The game is obviously inspired by LucasArts' adventure games, and it includes the requisite wacky bit parts and locations. None of it is developed to a great extent, so you never feel a real attachment to any of the characters. In a LucasArts game, even the smallest characters are usually memorable. In Stupid Invaders, they'll have a funny line or two at best. Even the alien main characters are a bit flat. Candy, a transgendered alien obsessed with getting a sex change operation, is the most well rounded of the bunch. But even that situation is not fully developed. It's supposed to be funny that he wants to be a woman--and that's it. There are no jokes beyond that, other than the occasional reminder that, yes, he wants to be a woman.
The other aliens are rather flat. Etno is the scientist and seemingly obsessed with enlarged fruit. Stereo has two heads, Gorgious is a snaggletoothed glutton, and Bud is somewhat slow and talks like Tommy Chong. These are all funny concepts, but there's never much to say for them but these one-line descriptions. It's especially strange that you never feel very attached to the characters because much of the game consists of cutscenes. In fact, there are so many noninteractive parts that it's a bit overwhelming at times. Despite its four CDs, the game is quite short.

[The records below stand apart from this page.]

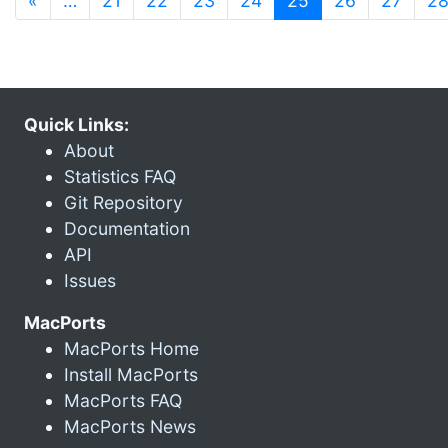
«
…
21
22
23
24
25
26
27
2
Quick Links:
About
Statistics FAQ
Git Repository
Documentation
API
Issues
MacPorts
MacPorts Home
Install MacPorts
MacPorts FAQ
MacPorts News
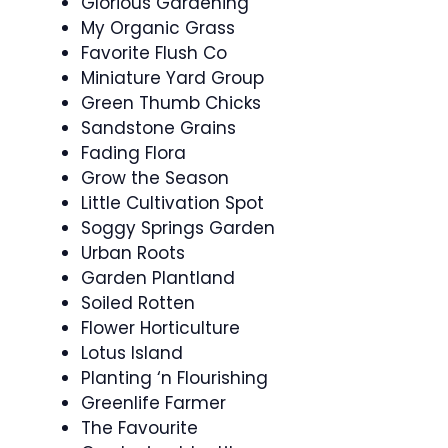
Glorious Gardening
My Organic Grass
Favorite Flush Co
Miniature Yard Group
Green Thumb Chicks
Sandstone Grains
Fading Flora
Grow the Season
Little Cultivation Spot
Soggy Springs Garden
Urban Roots
Garden Plantland
Soiled Rotten
Flower Horticulture
Lotus Island
Planting ‘n Flourishing
Greenlife Farmer
The Favourite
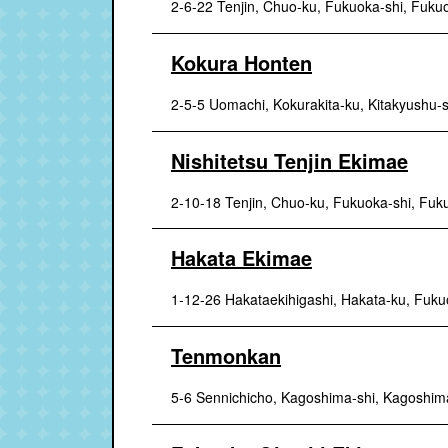
2-6-22 Tenjin, Chuo-ku, Fukuoka-shi, Fuku
Kokura Honten
2-5-5 Uomachi, Kokurakita-ku, Kitakyushu-
Nishitetsu Tenjin Ekimae
2-10-18 Tenjin, Chuo-ku, Fukuoka-shi, Fuk
Hakata Ekimae
1-12-26 Hakataekihigashi, Hakata-ku, Fuku
Tenmonkan
5-6 Sennichicho, Kagoshima-shi, Kagoshim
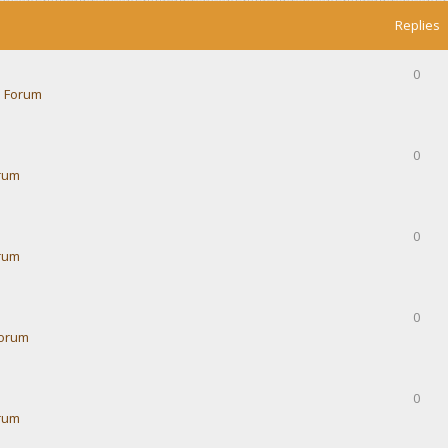
Replies
0
 Forum
0
rum
0
rum
0
Forum
0
rum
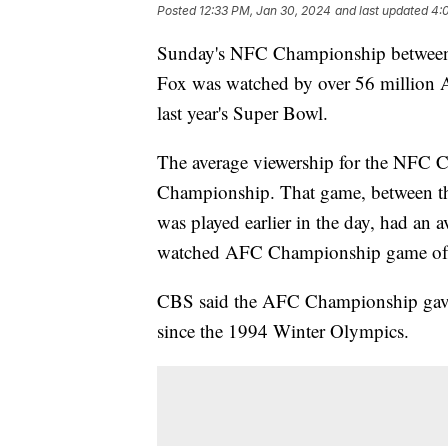
Posted
12:33 PM, Jan 30, 2024
and last updated
4:
Sunday's NFC Championship between t
Fox was watched by over 56 million A
last year's Super Bowl.
The average viewership for the NFC 
Championship. That game, between th
was played earlier in the day, had an 
watched AFC Championship game of a
CBS said the AFC Championship gave 
since the 1994 Winter Olympics.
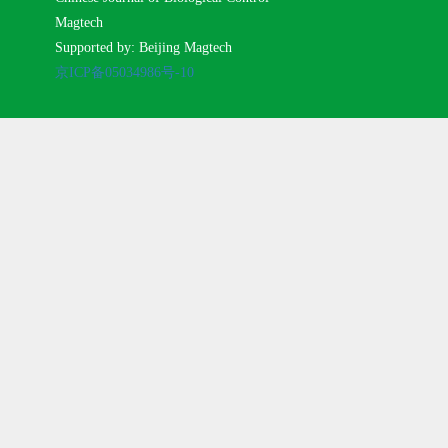
Magtech
Supported by: Beijing Magtech
京ICP备05034986号-10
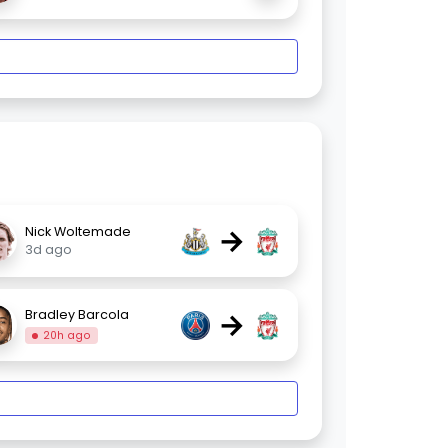
→
Nick Woltemade
3d ago
→
Bradley Barcola
20h ago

The cutscenes would be annoying if the game didn't look so good. The graphics are crisp and detailed, and the character and room designs are continually strange and appealing. The 3D engine is great, and it makes the cutscenes and the interactive sequences almost identical in visual quality. The developer of Stupid Invaders, Xilam, was also the animator of the TV series--so the visual quality is no surprise. The sounds in the game are also excellent. The voices are of uniformly high quality, which adds some humor that is lacking in the writing. The music is good as well. It adds to the cartoon atmosphere, though the repetition in the soundtrack becomes noticeable at times.
The shortness of the game is partly due to the low number of puzzles. The puzzles that are in the game are relatively easy, though a few will require you to perform some arbitrary action in order to trigger an important event. Fortunately, most of the puzzles are pretty fun, even if they are easy. So what makes the game difficult isn't the puzzles, but the seemingly limitless opportunity for death that awaits you. Performing even the most innocuous action (such as pushing an elevator button) can often be lethal, so saving often is very important.
More lethal, however, are the bugs and other technical shortcomings that can ruin the game for you. Most notably, we encountered a persistent problem that caused the game to crash whenever we tried to enter a key area. In addition, with the minimal install option, the loading times were incredibly slow. Considering that these loading times occur every time you move from one location to the next, this can be very frustrating. There is an option to load the entire game to your hard drive, but you'll sacrifice more than two gigs of hard disk space to compensate for the unusually long loading times throughout the game.
The easy puzzles and outstanding graphics make Stupid Invaders seem more like a lengthy exercise in computer animation than a fully realized adventure game. This isn't necessarily a setback, as the game does provide some great visuals and a few laughs. The Farrelly Brothers and South Park have both proven that crossing the line can be funny; Stupid Invaders has a few undeniably funny bits, but most times it seems to be crossing the line with no real destination in mind.